A pesar de todo eso nos hacía pensar. Mucho y bien. Nos hacía esforzarnos, superarnos, retarnos a nosotros mismos. Nos ponía prácticas imposibles: escribe sobre una tapa que no sea de comida, redacta un texto que no se mueva, cuéntame qué piensa la estatua del caballo que hay en la universidad, dame un texto que lleve sangre, mira ese cuadro y dime qué te dice.

Nos hacía escribir, era un maldito profesor de la carrera de periodismo que nos hacía escribir. Y eso era todo lo que yo quería hacer, escribir. Nos hacía escribir, pero también nos obligaba a leer. Mucho y bien, de calidad.

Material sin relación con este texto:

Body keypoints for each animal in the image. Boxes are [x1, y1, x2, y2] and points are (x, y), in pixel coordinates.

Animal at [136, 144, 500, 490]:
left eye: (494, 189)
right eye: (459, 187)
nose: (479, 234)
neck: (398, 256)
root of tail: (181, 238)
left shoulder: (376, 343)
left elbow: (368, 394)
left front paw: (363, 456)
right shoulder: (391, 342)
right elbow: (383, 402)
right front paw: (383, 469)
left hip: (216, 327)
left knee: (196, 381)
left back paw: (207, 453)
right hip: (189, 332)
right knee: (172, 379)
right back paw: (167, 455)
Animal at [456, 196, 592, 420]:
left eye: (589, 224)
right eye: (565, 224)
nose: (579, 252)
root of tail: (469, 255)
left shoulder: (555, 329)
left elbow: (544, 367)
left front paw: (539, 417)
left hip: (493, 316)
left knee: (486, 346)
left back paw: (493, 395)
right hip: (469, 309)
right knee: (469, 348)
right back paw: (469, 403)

Su examen no era de redacción, su examen eran preguntas sobre Los Miserables, sobre Esta noche la libertad, sobre Si esto es un hombre. 

Luego nos dio una extensa lista de libros imprescindibles en la vida, lista que pienso devorar porque creo que es la forma más bonita de honrarle y de mantenerle un poco vivo.

Cuánto me arrepiento de no haberle visto más, de no haberle escrito más, de no haber succionado un poquito más de su conocimiento.

Queridos, si tenéis en vuestra vida la maldita suerte de encontraros con un profesor de los de verdad, de los que se mueren por enseñar, de los que saber cómo enseñar, de esos que se motivan con la educación, de los que viven por y para transmitir lo poco o mucho que saben, por favor, exprimidles al máximo, absorbed cada palabra, disfrutad aprendiendo, enamoraros de esas malditas clases.

Si, por el contrario, sois profesores, de los de verdad, de los que quieren dedicar cada minuto de su vida profesional a dar lo mejor de ellos mismos, por favor: no desesperéis. No os desmotivéis, no os desinfléis, no os desgastéis. Intentad mantener la magia, la pasión, las ganas. Os prometo que los alumnos que aprendemos de vosotros os lo agradeceremos eternamente, aunque no seamos la mayoría.

Gracias por tanto, P. Espero volver a encontrarme contigo alguna vez.